Lawfuel – The Law Newswire – SAN FRANCISCO – United States Attorney Scott N. Schools announced that Leroy Albert Lewis pleaded guilty last Friday to one count of conspiring to defraud the United States by impeding and impairing the IRS in the ascertainment and collection of income tax. This guilty plea is the result of an investigation by the Internal Revenue Service Criminal Investigation.
Mr. Lewis, of Danville, was indicted by a federal Grand Jury on October 6, 2005. He was charged with one count of conspiracy in violation of Title 18 U.S.C. § 371 and four counts of tax evasion in violation of Title 26 U.S.C. § 7201. Under the plea agreement, Mr. Lewis pled guilty to one count of conspiracy.

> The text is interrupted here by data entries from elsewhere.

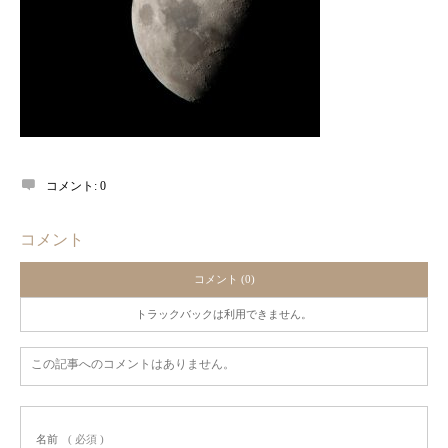
コメント:
0
コメント
コメント (0)
トラックバックは利用できません。
この記事へのコメントはありません。
名前
( 必須 )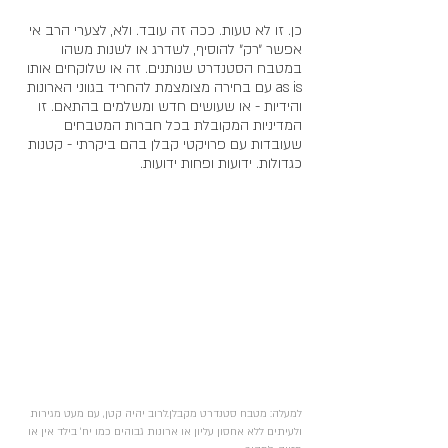
כן. זו לא טעות. ככה זה עובד. ולא, לצערי הרב אי 
אפשר ״רק״ להוסיף, לשדרג או לשנות משהו 
במטבח הסטנדרט שנותנים. זה או שלוקחים אותו 
as is עם בחירה מצומצמת להחריד בגווני הארונות 
והידיות - או שעושים חדש ומשלמים בהתאם. זו 
המדיניות המקובלת בכל חברות המטבחים 
שעובדות עם פרויקטי קבלן בהם ביקרתי - קטנות 
כגדולות. ידועות ופחות ידועות.
למעלה: מטבח סטנדרט מקבלן.לרוב יהיה קטן, עם מעט מגירות 
ולעיתים ללא אחסון עליון או ארונות גבוהים כמו יח׳ בילד אין או 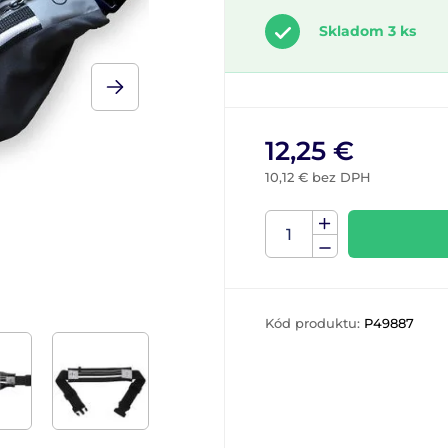
Skladom 3 ks
12,25 €
10,12 € bez DPH
Kód produktu:
P49887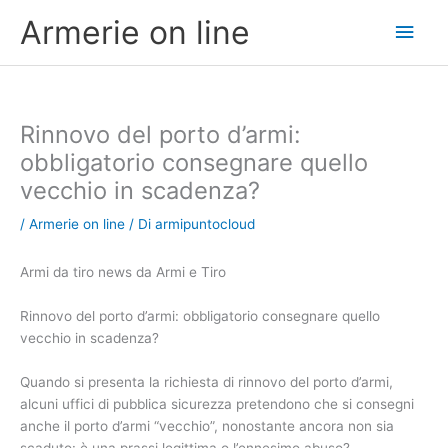
Vai
Men
Armerie on line
al
contenuto
princ
Rinnovo del porto d’armi:
obbligatorio consegnare quello
vecchio in scadenza?
/
Armerie on line
/ Di
armipuntocloud
Armi da tiro news da Armi e Tiro
Rinnovo del porto d’armi: obbligatorio consegnare quello
vecchio in scadenza?
Quando si presenta la richiesta di rinnovo del porto d’armi,
alcuni uffici di pubblica sicurezza pretendono che si consegni
anche il porto d’armi “vecchio”, nonostante ancora non sia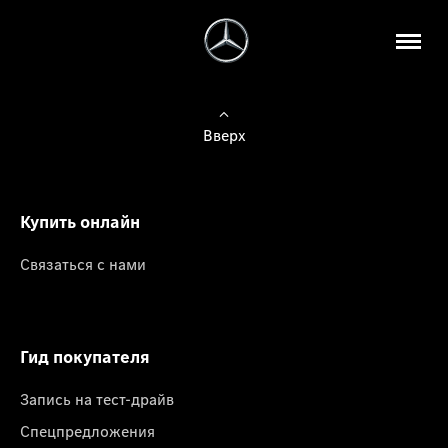
Вверх
Купить онлайн
Связаться с нами
Гид покупателя
Запись на тест-драйв
Спецпредложения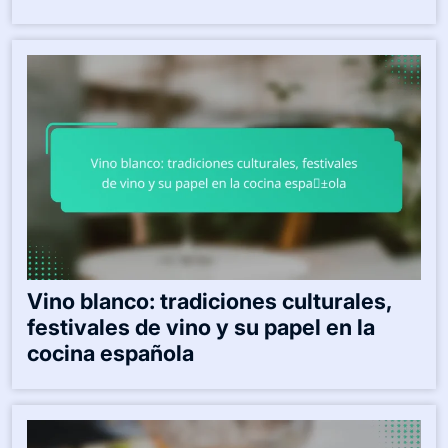
Vino blanco: tradiciones culturales,
festivales de vino y su papel en la
cocina española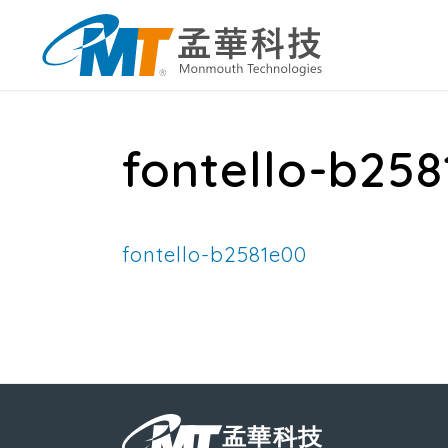
fontello-b25
fontello-b2581e00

According to the indictment, for more than 10 years, Mr. Lewis, an oral surgeon, attempted to evade tax on income he earned from his medical practice. Around 1995, he joined an organization based in Denver, called Tower Executive Resources, Ltd. (Tower). Tower assisted its members to evade federal income taxes, in part by providing a false invoicing scheme to offset income the members’ businesses earned. Mr. Lewis’ medical practice paid funds to Tower in exchange for bogus Tower invoices to substantiate huge false business expenses Mr. Lewis deducted on the medical practice’s returns. Tower then deposited the bulk of those funds into an offshore bank account, which Mr. Lewis controlled. Over the years covered by the indictment, Mr. Lewis transferred substantial amounts of untaxed income from his medical practice to the offshore bank account using the Tower scheme. The indictment also alleges that Mr. Lewis attempted to evade tax on a substantial amount of income generated from the sale of his medical practice in 1998 using a false option agreement crafted by Tower. In pleading guilty, Mr. Lewis admitted to this conduct.

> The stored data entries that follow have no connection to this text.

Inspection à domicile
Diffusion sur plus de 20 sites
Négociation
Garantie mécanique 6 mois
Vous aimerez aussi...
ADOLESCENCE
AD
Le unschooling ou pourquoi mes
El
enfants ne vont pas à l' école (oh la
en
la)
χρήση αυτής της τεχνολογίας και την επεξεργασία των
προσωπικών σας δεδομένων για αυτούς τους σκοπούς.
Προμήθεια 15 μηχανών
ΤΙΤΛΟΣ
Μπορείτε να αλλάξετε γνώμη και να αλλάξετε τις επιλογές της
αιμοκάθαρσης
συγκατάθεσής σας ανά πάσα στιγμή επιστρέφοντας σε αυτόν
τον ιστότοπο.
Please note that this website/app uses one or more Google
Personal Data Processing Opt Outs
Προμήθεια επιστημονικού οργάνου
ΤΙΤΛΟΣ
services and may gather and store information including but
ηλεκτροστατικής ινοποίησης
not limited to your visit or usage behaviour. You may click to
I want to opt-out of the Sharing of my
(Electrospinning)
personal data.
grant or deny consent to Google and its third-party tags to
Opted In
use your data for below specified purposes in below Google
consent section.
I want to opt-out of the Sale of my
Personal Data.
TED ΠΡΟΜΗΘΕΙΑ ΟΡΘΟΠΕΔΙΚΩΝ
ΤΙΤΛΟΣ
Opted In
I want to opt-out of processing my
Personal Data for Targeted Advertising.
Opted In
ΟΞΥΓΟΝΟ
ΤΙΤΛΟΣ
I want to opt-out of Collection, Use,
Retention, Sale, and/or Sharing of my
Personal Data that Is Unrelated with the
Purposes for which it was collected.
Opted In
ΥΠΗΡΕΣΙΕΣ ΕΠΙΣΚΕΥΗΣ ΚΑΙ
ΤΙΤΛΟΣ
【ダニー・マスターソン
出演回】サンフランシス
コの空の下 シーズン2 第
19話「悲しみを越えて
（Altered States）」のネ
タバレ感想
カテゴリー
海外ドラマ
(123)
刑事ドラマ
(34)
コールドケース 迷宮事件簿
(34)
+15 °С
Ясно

Mr. Lewis’ son, Roy Lewis, a dentist and also a member of Tower, was also charged in the same indictment. Roy Lewis also used the Tower false invoicing scheme to conceal the transfer of untaxed income from his dental practice to an offshore bank account to evade federal income tax. On August 10, 2006, after a three-week jury trial, he was convicted of conspiring to defraud the United States and evading his income taxes for 1998 through 2001. On February 23, 2007, Roy Lewis was sentenced to serve 24 months in prison, followed by three years of supervised release. He is currently
serving out that sentence.
U.S. District Court Judge Susan Illston reserved ruling on acceptance of the plea until sentencing, which is scheduled for August 17, 2007 in San Francisco. The maximum statutory penalty for each count in violation of Title 18 U.S.C. § 371 is is 5 years imprisonment, a $250,000 fine, and 3 years of supervised release. However, any sentence following conviction would be imposed by the court after consideration of the U.S. Sentencing Guidelines and the federal statute governing the imposition of a sentence, 18 U.S.C. § 3553.
This case was prosecuted by Department of Justice, Tax Division trial attorneys Edward Russo and Michael Watling. This case was the result of an investigation by the Internal Revenue Service Criminal Investigation.
Case #:CR 05-0638-SI
A copy of this press release may be found on the U.S. Attorney’s Office’s website at www.usdoj.gov/usao/can.